## begin Given entries
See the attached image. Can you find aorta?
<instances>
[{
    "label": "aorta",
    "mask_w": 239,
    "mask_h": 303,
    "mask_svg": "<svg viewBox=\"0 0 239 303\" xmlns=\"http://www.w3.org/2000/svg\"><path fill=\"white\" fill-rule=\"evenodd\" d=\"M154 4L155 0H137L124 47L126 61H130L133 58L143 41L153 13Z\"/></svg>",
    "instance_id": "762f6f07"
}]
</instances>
## end Given entries
**Goal:** Reproduce the entries above word for word, changing nothing.

**Response to the task:**
See the attached image. Can you find aorta?
<instances>
[{
    "label": "aorta",
    "mask_w": 239,
    "mask_h": 303,
    "mask_svg": "<svg viewBox=\"0 0 239 303\" xmlns=\"http://www.w3.org/2000/svg\"><path fill=\"white\" fill-rule=\"evenodd\" d=\"M154 4L155 0H137L124 47L126 61H130L133 58L143 41L153 13Z\"/></svg>",
    "instance_id": "762f6f07"
}]
</instances>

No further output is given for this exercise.